**Selected extract:**
- Born: 30 September 1910 London, England
- Died: 25 November 1975 (aged 65) Besançon, France
- Occupations: Gardener, historian
- Spouse(s): Hilda Mary Aylett (m. 1933, div. 1967) Mary Patricia Bacon ​(m. 1973)​
- Allegiance: United Kingdom
- Branch: Royal Air Force Royal Navy
- Service years: 1939–1946
- Rank: Lieutenant
- Conflicts: Second World War

= Edward Hyams =

British gardener and historian

Edward Solomon Hyams (30 September 1910 – 25 November 1975) was a British gardener and horticulturalist, historian, novelist and writer, and anarchist. He is known for his writings as a French scholar and socialist historian, and as a gardener.

== Biography ==

=== Early life ===

Edward Hyams was born in Stamford Hill, London, on 30 September 1910, to Arthur (Isaac) Hyams and Annie Dollie Leitson Hyams. Arthur Hyams (b. 19 June 1881) was a "well-known London advertising agent", "of the Borough Billposting Company, London" Annie was born April 1884.

Hyams attend the University College School in London as a child, then went to the Lycée Jaccard boarding school in Lausanne, Switzerland and Lausanne University.

Hyams spent his early adulthood (1929-1933) as a factory worker, among other jobs, including in newspapers. In 1933, Hyams and Hilda Mary Aylett, then 28, married. The two had met at work, served in World War II, and both identified as "Cockney".

=== Literary career and military service ===
Hyams published his first novel, The Wings of the Morning in 1939. Over the next two years he published two more novels, A Time to Cast Away in 1940 and To Sea in a Bowl in 1941. He continued to write novels and short fiction for the rest of his life.

In the 1930s, Hyams was a pacifist and a member of the Peace Pledge Union, but abandoned pacifism upon the outbreak of the Second World War. Hyams joined the Royal Air Force (1939-1941) but was disqualified from being a pilot because of his poor eyesight. Hyams then applied for a transfer to the Royal Navy, which was granted; he spent the rest of the war in the Navy, 1941-1946, promoted to lieutenant. Hyams and Hilda were demobilized in 1947, and settled in Molash, in Kent, England.

=== Gardening and viticulture ===
In Molash, the couple took up gardening, restoring a three-acre cottage garen property. He wrote about this time in his memoir, From the Waste Land, describing the transformation of his home, "Nut Tree Cottages", into a prosperous market garden. Hyams stayed in Molash until 1960, while becoming an increasingly avid horticulturalist.

**What needs to be done:** Update the Edward Hyams biography, starting at "Edward Hyams was" and ending at "and Lausanne University.", and replace "Lausanne" with "Geneva".

**Extracted data:**
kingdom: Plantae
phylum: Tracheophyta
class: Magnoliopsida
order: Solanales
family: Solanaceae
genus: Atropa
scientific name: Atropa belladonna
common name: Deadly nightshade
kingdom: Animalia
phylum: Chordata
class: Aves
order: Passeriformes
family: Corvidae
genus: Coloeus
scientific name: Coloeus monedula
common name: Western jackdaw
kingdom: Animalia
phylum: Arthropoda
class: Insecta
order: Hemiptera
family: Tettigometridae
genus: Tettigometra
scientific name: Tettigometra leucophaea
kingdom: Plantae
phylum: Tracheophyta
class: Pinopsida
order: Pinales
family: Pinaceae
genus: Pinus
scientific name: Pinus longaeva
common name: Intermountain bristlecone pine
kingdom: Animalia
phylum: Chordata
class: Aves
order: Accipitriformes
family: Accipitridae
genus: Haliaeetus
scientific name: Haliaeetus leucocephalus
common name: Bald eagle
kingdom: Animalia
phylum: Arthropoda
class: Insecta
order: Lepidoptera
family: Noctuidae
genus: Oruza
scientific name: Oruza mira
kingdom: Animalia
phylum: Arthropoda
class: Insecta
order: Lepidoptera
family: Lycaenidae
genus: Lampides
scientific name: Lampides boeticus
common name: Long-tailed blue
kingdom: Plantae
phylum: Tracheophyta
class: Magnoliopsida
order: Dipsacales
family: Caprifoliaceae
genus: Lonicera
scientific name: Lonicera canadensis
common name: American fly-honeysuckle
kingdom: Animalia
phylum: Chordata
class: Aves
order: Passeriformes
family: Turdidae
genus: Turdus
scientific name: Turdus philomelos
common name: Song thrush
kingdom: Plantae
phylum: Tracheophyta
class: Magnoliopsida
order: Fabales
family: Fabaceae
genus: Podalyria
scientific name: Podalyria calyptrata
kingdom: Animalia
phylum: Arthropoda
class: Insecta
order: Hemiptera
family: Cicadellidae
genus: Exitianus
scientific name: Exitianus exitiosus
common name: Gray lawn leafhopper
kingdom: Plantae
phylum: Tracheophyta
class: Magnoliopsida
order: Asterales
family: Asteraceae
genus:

**Result of the task:**
Edward Hyams was born in Stamford Hill, London, on 30 September 1910, to Arthur (Isaac) Hyams and Annie Dollie Leitson Hyams. Arthur Hyams (b. 19 June 1881) was a "well-known London advertising agent", "of the Borough Billposting Company, London" Annie was born April 1884.

Hyams attend the University College School in London as a child, then went to the Lycée Jaccard boarding school in Geneva, Switzerland and Geneva University.